It took the better part of seven years and a $14-million cash call to get here, but Edmonton Oilers governor and chairman Cal Nichols sounds like a man who believes the wait was worth it.
Nichols, who will cast the Oilers' vote on the tentative collective bargaining agreement reached with the NHLPA yesterday, won't see the fine print until he arrives in New York tomorrow. But he's optimistic the short-term pain that was the lockout of 2004-05 will be worth the long-term gain in ensuring the viability of his team in a new NHL landscape.
"Hopefully, this is it," Nichols said yesterday from Hawaii.
"There's some issues we'll need to see about taxing and revenue sharing, but I think it's what we've been waiting for. We're in the ball park."
Having taken ownership of the Oilers with the Edmonton Investors Group in 1998, with Peter Pocklington's financial empire in ruins and the team on the verge of leaving town, Nichols and the EIG have been biding their time and dipping into their pockets - the cash call came in 2001 - waiting for the expiration of the old CBA.
After becoming the first major sports league to lose an entire season to a labour dispute, the big economic correction is here in the form of a six-year agreement that calls for a $39-million salary cap, a 24% rollback in salaries and an increased share of revenues for owners.
DEVIL IN THE DETAILS?
Unless there's some devil in the details, which will be examined at great length by Nichols, president Patrick LaForge, GM Kevin Lowe and assistant-GM Scott Howson in New York tomorrow, the economic framework will make the Oilers not only competitive on the ice, but profitable on the bottom line.
Nichols says the Oilers lost money in six of eight years since the EIG took over going into the lockout. The Oilers turned a modest profit in 2003-04 because of revenues from the Heritage Classic, but it's a been a fine line between a small profit and red ink despite excellent attendance, sold-out advertising and a payroll that would have been about $33.5 million for the 2004-05 season.
"As a business over the last few years, we've been operating with salaries in the low $30-million range, operating at 98% capacity in attendance and, even with that, we're just at plus-or-minus at the break-even point, even with holding outdoor games," LaForge said.

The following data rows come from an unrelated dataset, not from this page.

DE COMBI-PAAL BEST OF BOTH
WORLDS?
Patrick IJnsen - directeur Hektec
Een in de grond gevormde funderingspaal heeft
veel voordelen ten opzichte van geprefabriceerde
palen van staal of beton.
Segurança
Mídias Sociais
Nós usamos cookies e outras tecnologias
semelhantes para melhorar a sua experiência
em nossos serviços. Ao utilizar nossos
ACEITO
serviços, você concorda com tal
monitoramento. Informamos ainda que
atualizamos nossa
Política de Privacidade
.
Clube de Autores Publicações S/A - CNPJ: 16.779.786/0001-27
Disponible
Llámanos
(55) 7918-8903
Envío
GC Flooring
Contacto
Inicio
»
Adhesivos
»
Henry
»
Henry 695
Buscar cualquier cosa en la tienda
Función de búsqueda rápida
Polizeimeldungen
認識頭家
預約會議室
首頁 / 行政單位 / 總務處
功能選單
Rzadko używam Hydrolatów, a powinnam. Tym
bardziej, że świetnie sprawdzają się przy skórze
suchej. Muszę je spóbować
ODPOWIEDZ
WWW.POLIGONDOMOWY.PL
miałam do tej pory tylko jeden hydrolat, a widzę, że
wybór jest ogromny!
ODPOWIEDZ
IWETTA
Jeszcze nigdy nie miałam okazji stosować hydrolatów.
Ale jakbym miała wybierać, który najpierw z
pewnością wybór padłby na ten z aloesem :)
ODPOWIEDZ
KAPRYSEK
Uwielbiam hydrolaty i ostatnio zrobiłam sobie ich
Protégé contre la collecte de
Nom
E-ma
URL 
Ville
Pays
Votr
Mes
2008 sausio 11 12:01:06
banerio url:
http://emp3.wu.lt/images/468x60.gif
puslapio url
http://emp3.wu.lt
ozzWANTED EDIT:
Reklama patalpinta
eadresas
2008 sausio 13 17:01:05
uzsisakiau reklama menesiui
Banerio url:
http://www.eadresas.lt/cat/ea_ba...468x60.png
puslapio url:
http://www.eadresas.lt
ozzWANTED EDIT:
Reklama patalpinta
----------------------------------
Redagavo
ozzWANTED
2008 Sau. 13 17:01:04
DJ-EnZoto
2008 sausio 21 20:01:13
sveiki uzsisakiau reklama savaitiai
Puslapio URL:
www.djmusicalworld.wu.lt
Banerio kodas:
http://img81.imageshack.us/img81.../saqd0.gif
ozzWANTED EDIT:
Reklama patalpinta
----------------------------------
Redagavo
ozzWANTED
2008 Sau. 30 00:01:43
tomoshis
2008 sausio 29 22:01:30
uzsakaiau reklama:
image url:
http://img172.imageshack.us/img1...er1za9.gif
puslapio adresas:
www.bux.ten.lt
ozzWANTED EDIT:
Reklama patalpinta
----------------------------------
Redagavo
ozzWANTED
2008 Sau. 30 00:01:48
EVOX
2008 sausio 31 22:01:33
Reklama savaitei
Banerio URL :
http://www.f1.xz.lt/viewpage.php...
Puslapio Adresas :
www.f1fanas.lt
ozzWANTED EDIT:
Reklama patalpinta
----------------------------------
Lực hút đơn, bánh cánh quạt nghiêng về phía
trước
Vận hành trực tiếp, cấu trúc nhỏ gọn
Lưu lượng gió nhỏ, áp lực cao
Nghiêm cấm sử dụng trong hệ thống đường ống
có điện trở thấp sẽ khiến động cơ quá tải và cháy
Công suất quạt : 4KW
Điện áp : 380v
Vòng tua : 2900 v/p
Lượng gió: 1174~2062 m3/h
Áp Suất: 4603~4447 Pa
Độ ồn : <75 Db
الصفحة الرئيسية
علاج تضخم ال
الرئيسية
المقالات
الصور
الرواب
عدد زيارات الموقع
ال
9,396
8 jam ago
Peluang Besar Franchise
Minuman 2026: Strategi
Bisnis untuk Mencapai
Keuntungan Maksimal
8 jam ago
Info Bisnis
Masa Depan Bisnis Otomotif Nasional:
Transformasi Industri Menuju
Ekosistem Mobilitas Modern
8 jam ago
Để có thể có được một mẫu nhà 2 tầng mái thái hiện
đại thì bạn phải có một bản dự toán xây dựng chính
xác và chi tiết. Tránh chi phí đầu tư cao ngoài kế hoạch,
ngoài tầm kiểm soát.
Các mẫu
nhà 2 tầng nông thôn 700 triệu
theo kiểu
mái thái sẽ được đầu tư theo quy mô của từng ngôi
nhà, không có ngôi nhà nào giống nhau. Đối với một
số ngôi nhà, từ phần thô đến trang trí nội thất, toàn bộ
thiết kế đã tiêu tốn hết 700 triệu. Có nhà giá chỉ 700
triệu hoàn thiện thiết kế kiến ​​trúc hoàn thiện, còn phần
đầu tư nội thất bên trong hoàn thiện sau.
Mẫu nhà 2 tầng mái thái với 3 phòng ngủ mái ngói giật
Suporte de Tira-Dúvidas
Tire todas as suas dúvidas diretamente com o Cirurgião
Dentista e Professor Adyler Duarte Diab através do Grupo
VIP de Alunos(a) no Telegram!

"We've been anticipating this," Nichols added. "That's why we've been planning to do business as normal this year. It's just been a process that we've had to go through. Sometimes you have to take one step back to go two steps forward."
The tentative deal leaves more of a margin for profit - the Oilers should come in with a payroll of about $33 million next season.
And it should put an end to the parade of players like Doug Weight, Bill Guerin, Janne Niinimaa and Curtis Joseph who were traded as salary dumps or left via free agency for greener pastures.
Likewise, with only about $13 million committed to contracts for 2005-06 after the rollback, Lowe won't be handcuffed when it comes to pursuing free agents this summer. Even with a handful of players to sign, Lowe could have $10 million or more to land a couple of big names.
"It allows for the competitive balance we've been seeking," Nichols said. "If everything that we're hearing is what it actually is, I think this could be the solution that we've been seeking."
Nichols will return from New York Saturday and run the agreement past his nine other EIG board members and the rest of the ownership group before returning to Manhattan next Thursday to cast his vote.
"If this (agreement) has everything in it that I'm expecting it does, I'd say 'Probably,' " Nichols said, when asked if he'll vote to ratify the deal. "I just can't say ahead of time."